The only applicable comparison here is retention.


----------



## KOW (9 Jul 2016)

1. Many solicitors push their clients in a certain direction when additional services/advice is requires.Client simply go along to avoid hazzle,

2. If a mechanic carpenter builder tried this billing nonsense would you put up with it?

3. The engineer and his buddy certainly will not be "quaking in their pants" and you certainly should not be.

3300sq ft house built 20m away from where planning permitted. On 12 acres with 1500ft stables. Septic tank fitted with no dischage licence etc etc. Retention was needed in relation to house, entrance and the more serious issues around septic tank/discharge. all in order to sell. Done dusted all fees included 2700euro.

The 200euro is just a little taste of how dishonest this rip off merchant is. Dont give into this rip off.


----------



## Clubber Lang (9 Jul 2016)

DCD said:


> 3300sq ft house built 20m away from where planning permitted. On 12 acres with 1500ft stables. Septic tank fitted with no dischage licence etc etc. Retention was needed in relation to house, entrance and the more serious issues around septic tank/discharge. all in order to sell. Done dusted all fees included 2700euro.
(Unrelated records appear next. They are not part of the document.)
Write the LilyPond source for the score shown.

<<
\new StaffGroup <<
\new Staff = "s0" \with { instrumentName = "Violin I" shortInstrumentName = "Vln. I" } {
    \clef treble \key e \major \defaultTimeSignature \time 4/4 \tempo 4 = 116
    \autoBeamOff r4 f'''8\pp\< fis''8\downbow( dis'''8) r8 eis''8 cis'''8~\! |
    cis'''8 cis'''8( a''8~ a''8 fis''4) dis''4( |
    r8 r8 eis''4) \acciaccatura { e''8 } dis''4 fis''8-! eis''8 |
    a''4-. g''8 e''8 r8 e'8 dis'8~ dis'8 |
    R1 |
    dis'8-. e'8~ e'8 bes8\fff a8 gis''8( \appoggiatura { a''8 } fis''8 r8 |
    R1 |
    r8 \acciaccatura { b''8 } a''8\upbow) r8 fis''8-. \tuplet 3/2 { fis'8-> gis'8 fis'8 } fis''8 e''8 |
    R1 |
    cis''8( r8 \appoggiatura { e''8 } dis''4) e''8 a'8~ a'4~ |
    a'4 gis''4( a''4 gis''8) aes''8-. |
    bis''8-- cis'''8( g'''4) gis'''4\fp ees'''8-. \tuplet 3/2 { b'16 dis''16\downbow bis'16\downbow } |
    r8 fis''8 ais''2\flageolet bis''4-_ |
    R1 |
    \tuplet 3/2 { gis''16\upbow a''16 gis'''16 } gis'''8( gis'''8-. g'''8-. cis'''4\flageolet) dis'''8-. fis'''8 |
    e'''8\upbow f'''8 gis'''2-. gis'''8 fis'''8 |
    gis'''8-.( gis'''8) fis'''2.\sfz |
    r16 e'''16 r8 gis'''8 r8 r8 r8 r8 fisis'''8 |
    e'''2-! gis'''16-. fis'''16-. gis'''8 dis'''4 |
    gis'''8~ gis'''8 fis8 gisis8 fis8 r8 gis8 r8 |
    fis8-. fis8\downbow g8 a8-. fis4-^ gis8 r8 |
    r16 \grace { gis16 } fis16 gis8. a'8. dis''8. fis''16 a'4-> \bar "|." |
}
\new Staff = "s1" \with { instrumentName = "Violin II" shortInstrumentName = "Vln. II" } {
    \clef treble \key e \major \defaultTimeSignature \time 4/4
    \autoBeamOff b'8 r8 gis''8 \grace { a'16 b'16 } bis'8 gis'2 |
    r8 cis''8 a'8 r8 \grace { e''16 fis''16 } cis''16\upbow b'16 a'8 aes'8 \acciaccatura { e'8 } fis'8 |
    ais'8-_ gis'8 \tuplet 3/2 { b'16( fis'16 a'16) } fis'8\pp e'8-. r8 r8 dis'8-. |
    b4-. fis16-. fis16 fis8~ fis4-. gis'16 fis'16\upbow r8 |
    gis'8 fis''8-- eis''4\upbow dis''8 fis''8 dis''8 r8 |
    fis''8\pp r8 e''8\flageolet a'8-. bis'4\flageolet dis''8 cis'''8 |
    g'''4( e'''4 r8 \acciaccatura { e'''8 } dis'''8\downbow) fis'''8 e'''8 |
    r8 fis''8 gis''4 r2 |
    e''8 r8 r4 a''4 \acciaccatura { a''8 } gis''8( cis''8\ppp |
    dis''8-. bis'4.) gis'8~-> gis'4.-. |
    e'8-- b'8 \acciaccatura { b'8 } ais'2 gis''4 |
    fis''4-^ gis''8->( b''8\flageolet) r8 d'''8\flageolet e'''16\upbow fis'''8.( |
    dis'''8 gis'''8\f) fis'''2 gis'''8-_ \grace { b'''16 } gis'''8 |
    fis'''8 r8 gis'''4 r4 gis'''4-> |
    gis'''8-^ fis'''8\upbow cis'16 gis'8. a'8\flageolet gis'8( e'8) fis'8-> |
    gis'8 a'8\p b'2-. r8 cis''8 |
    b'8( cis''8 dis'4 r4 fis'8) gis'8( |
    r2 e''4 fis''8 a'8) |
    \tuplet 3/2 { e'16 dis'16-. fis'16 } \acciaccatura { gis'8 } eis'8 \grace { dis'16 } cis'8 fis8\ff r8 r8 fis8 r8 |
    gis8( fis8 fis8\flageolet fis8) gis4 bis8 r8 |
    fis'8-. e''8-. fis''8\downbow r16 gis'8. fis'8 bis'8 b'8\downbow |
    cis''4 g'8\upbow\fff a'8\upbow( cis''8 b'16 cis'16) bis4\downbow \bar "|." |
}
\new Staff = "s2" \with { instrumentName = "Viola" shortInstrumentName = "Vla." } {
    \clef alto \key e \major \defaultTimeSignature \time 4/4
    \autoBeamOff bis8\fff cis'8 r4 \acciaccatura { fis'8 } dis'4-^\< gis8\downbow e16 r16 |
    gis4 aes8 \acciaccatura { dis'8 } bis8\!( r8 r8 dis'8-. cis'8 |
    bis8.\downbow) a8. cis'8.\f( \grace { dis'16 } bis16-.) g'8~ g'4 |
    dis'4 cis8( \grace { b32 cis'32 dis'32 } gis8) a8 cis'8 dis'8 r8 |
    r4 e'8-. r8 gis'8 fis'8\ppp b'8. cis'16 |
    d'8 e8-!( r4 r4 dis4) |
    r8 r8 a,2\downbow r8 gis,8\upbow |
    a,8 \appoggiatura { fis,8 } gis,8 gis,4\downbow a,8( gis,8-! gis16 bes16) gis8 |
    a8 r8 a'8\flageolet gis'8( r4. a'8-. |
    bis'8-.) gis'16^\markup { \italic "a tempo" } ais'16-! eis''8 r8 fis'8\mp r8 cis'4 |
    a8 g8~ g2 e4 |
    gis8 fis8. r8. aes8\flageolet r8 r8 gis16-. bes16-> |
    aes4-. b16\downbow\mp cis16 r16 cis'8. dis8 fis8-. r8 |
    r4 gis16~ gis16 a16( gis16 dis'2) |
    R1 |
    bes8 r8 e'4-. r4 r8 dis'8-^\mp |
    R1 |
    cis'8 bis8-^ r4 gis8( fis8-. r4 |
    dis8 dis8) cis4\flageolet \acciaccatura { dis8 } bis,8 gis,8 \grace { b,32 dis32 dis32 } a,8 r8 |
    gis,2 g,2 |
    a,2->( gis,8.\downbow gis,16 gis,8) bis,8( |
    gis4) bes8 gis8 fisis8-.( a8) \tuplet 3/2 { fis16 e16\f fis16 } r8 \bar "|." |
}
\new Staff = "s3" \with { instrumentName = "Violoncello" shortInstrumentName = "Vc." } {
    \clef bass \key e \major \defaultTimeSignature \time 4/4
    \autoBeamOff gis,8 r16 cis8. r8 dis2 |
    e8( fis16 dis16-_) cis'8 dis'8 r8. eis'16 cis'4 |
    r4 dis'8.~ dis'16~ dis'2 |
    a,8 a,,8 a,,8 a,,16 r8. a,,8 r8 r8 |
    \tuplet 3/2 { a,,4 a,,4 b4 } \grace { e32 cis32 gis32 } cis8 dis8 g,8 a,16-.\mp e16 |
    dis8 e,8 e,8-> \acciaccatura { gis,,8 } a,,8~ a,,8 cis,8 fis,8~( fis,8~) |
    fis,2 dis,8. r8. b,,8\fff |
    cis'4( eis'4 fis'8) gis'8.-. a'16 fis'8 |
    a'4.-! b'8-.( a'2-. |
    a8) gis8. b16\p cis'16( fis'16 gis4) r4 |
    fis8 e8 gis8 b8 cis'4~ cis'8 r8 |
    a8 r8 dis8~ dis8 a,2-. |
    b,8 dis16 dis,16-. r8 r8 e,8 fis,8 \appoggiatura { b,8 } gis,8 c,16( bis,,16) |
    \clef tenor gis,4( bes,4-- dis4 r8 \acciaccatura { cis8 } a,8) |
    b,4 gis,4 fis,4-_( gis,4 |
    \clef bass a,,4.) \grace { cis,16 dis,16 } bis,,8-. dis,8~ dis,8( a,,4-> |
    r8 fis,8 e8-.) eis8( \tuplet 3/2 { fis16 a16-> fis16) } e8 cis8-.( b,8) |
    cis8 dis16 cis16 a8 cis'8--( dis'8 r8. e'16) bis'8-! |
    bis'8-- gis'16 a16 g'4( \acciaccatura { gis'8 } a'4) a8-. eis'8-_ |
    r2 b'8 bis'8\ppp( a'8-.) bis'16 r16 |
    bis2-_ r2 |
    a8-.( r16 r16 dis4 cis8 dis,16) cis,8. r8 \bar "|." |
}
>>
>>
Did you go back to your original Engineer, if so, it is pretty easy to amend drawings rather than set-up from scratch.  Point is might not be a direct comparison.


----------



## LozaD (9 Jul 2016)

Thank you so much for all those replies, I feel like I can go in Monday a little better prepared, bringing someone to sit in with me and give me their opinion after. I really appreciated those points.


----------